Christmas Eve on the A Train is NSFW

Amid seasonal cheer, New York commuters consume raunchy content on their mobile devices

Saint Knickerless rides the rails

Bringing the hos

Even on the A train, it was a shocking sight.

This morning, Christmas Eve commuters mingled with last-minute shoppers and parents with scrubbed young children, dressed to the nines to visit the Midtown razzle-dazzle. Twin four-year-old girls with bows on their shoes giggled as their mother alternated kissing their noses.

And standing next to them, on a bright little screen not much bigger than a playing card, a man was watching graphic pornography on his smartphone.

Well, okay, it was a particularly raunchy hip-hop video. (I moved closer to make sure, obviously.)

But the sequence of writhing, breast-baring women that first caught my eye is definitely beyond anything I have previously seen on a subway car.

It used to be that surreptitiously reading over a fellow-passenger’s shoulder was the only way you could consume someone else’s media on the train. But unlike a page of newsprint, mobile devices compete to lure the attention of anyone within earshot or sight of the screen.

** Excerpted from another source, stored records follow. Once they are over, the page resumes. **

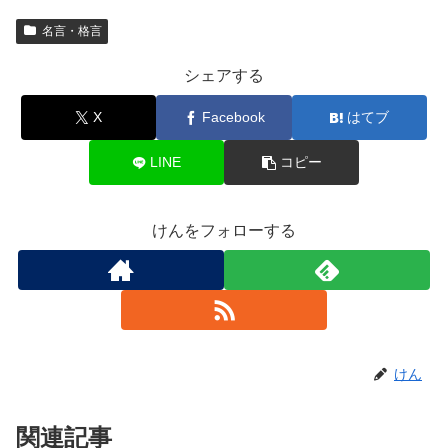
名言・格言
シェアする
X
Facebook
はてブ
LINE
コピー
けんをフォローする
けん
関連記事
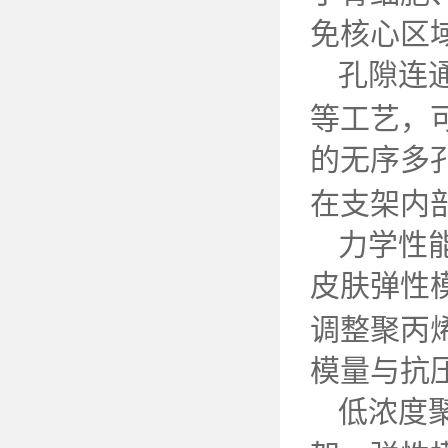
免核心区
孔隙连
等工艺，
的无序多
在支架内
力学性
皮肤弹性
调整聚丙
模量与抗
低浓度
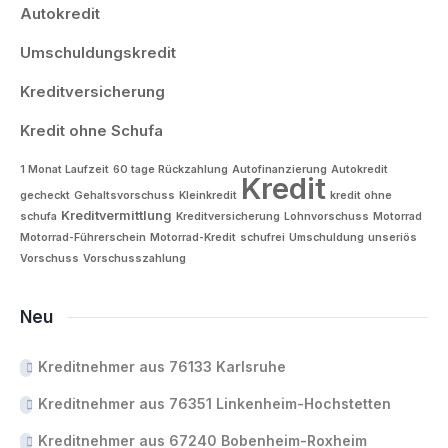
Autokredit
Umschuldungskredit
Kreditversicherung
Kredit ohne Schufa
1 Monat Laufzeit
60 tage Rückzahlung
Autofinanzierung
Autokredit
Kredit
gecheckt
Gehaltsvorschuss
Kleinkredit
kredit ohne
Kreditvermittlung
schufa
Kreditversicherung
Lohnvorschuss
Motorrad
Motorrad-Führerschein
Motorrad-Kredit
schufrei
Umschuldung
unseriös
Vorschuss
Vorschusszahlung
Neu
Kreditnehmer aus 76133 Karlsruhe
Kreditnehmer aus 76351 Linkenheim-Hochstetten
Kreditnehmer aus 67240 Bobenheim-Roxheim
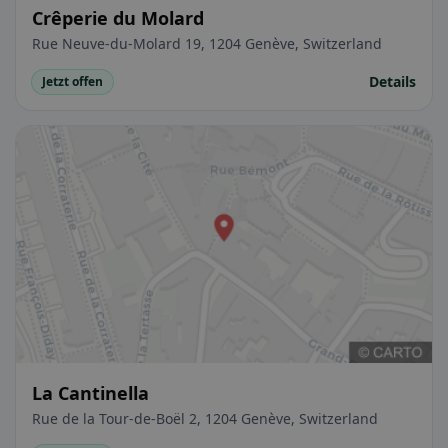
Crêperie du Molard
Rue Neuve-du-Molard 19, 1204 Genève, Switzerland
Details
Jetzt offen
La Cantinella
Rue de la Tour-de-Boël 2, 1204 Genève, Switzerland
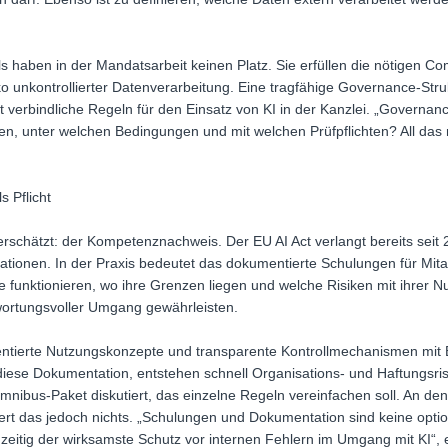
ols haben in der Mandatsarbeit keinen Platz. Sie erfüllen die nötigen 
o unkontrollierter Datenverarbeitung. Eine tragfähige Governance-Strukt
erbindliche Regeln für den Einsatz von KI in der Kanzlei. „Governance
en, unter welchen Bedingungen und mit welchen Prüfpflichten? All das mus
 Pflicht
terschätzt: der Kompetenznachweis. Der EU AI Act verlangt bereits sei
tionen. In der Praxis bedeutet das dokumentierte Schulungen für Mita
 funktionieren, wo ihre Grenzen liegen und welche Risiken mit ihrer 
twortungsvoller Umgang gewährleisten.
tierte Nutzungskonzepte und transparente Kontrollmechanismen mit B
diese Dokumentation, entstehen schnell Organisations- und Haftungsris
nibus-Paket diskutiert, das einzelne Regeln vereinfachen soll. An d
rt das jedoch nichts. „Schulungen und Dokumentation sind keine optio
hzeitig der wirksamste Schutz vor internen Fehlern im Umgang mit KI“, e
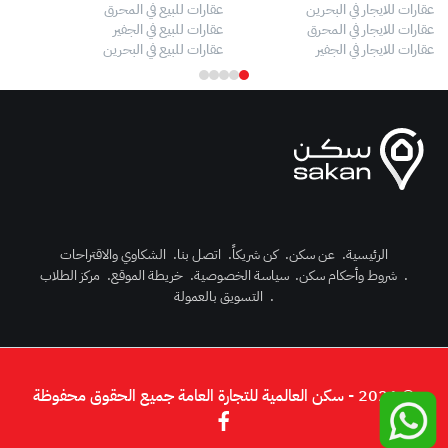
عقارات للايجار في البحرين
عقارات للبيع في المحرق
بيو
عقارات للايجار في المحرق
عقارات للبيع في الجفير
فلل
عقارات للايجار في الجفير
عقارات للبيع في البحرين
فلل
الرئيسية
.
عن سكن
.
كن شريكاً
.
اتصل بنا
.
الشكاوي والاقتراحات
.
شروط وأحكام سكن
.
سياسة الخصوصية
.
خريطة الموقع
.
مركز الطلاب
رك الآن
.
التسويق بالعمولة
دخول
© 2026 - سكن العالمية للتجارة العامة جميع الحقوق محفوظة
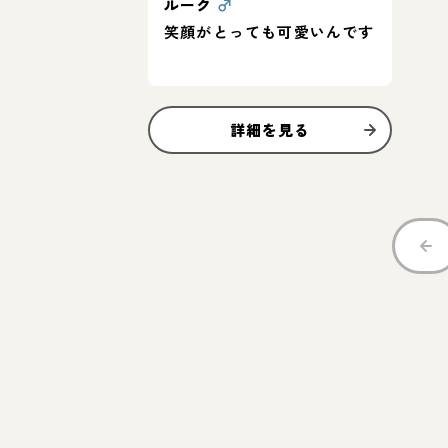
ルーク
♂
笑顔がとっても可愛いんです
詳細を見る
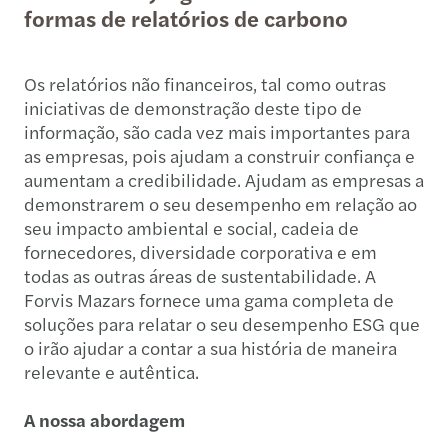
formas de relatórios de carbono
Os relatórios não financeiros, tal como outras
iniciativas de demonstração deste tipo de
informação, são cada vez mais importantes para
as empresas, pois ajudam a construir confiança e
aumentam a credibilidade. Ajudam as empresas a
demonstrarem o seu desempenho em relação ao
seu impacto ambiental e social, cadeia de
fornecedores, diversidade corporativa e em
todas as outras áreas de sustentabilidade. A
Forvis Mazars fornece uma gama completa de
soluções para relatar o seu desempenho ESG que
o irão ajudar a contar a sua história de maneira
relevante e autêntica.
A nossa abordagem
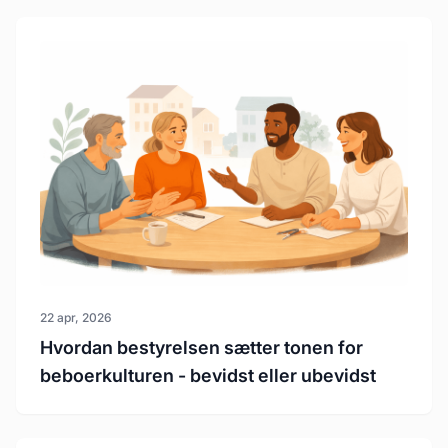
22 apr, 2026
Hvordan bestyrelsen sætter tonen for
beboerkulturen - bevidst eller ubevidst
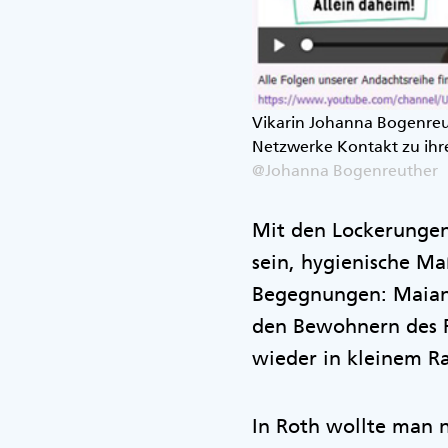
Vikarin Johanna Bogenreut
Netzwerke Kontakt zu ihr
@Johanna Bogenreuther
Mit den Lockerungen
sein, hygienische M
Begegnungen: Maiand
den Bewohnern des 
wieder in kleinem R
In Roth wollte man n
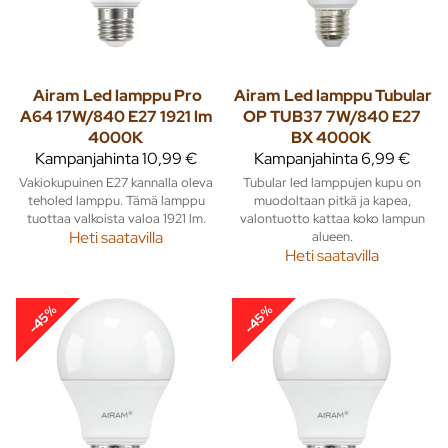
Airam
Led lamppu Pro
Airam
Led lamppu Tubular
A64 17W/840 E27 1921 lm
OP TUB37 7W/840 E27
4000K
BX 4000K
Kampanjahinta
10,99 €
Kampanjahinta
6,99 €
Vakiokupuinen E27 kannalla oleva
Tubular led lamppujen kupu on
teholed lamppu. Tämä lamppu
muodoltaan pitkä ja kapea,
tuottaa valkoista valoa 1921 lm.
valontuotto kattaa koko lampun
Heti saatavilla
alueen.
Heti saatavilla
-45%
-45%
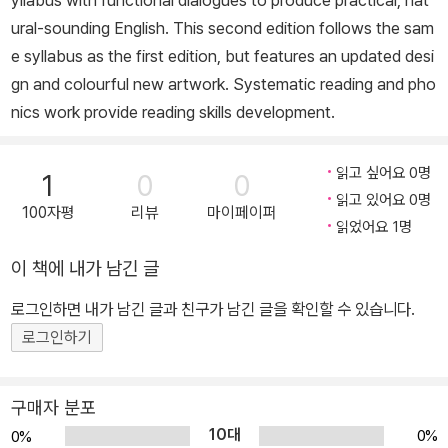
yllabus with functional dialogues to produce practical, nat
ural-sounding English. This second edition follows the sam
e syllabus as the first edition, but features an updated desi
gn and colourful new artwork. Systematic reading and pho
nics work provide reading skills development.
읽고 싶어요 0명
1
0
0
읽고 있어요 0명
100자평
리뷰
마이페이퍼
읽었어요 1명
이 책에 내가 남긴 글
로그인하면 내가 남긴 글과 친구가 남긴 글을 확인할 수 있습니다.
로그인하기
구매자 분포
10대
0%
0%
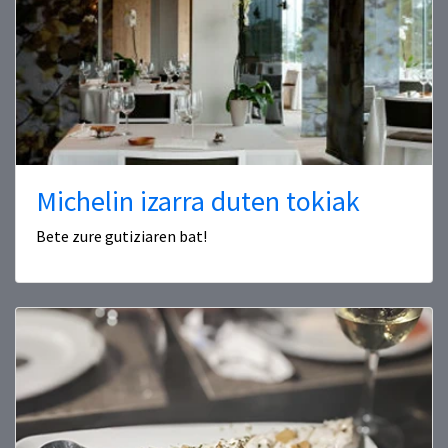
Michelin izarra duten tokiak
Bete zure gutiziaren bat!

Now, even mid-range phones are full-blown entertainment centers. And people are becoming more accustomed to bringing their private viewing habits into the public realm.

With the new personal media etiquette, mi living room es su living room—minus the ability to change the channel.

Happily for tech sales, the best way to block unwanted stimuli is to replace it with counter-programming on your own screen and earphones.

So each of us becomes our own mini broadcaster, like the tower in the old RKO Radio Pictures credits, radiating lightning bolts from our noggins like the Bride of Frankenstein on a bad hair day.

And it’s only going to get more pronounced after this week, as gadget sales spike in the gift-giving season.

Last year, 17.4 million new mobile devices were activated on Christmas Day, according to Flurry, an analytics company specializing in apps. That compares to 6.8 million in 2011, suggesting not so much a trend as a tidal wave.

Each one of these merry-making devices is a little Pandora’s box, unleashing the tastes of its owner onto the world—or at least the people standing next to them.

This morning, I was struck by the image of those beautiful twin girls. Bright as new pennies, they were safely enfolded in their mother’s love as the man standing next to them watched thong-clad women crawl across a shag carpet on their hands and knees.

To a couple of four-year-olds, that’s probably just the way the world is. It’s the rest of us who have to get used to the fact that the A train is now a multiplex.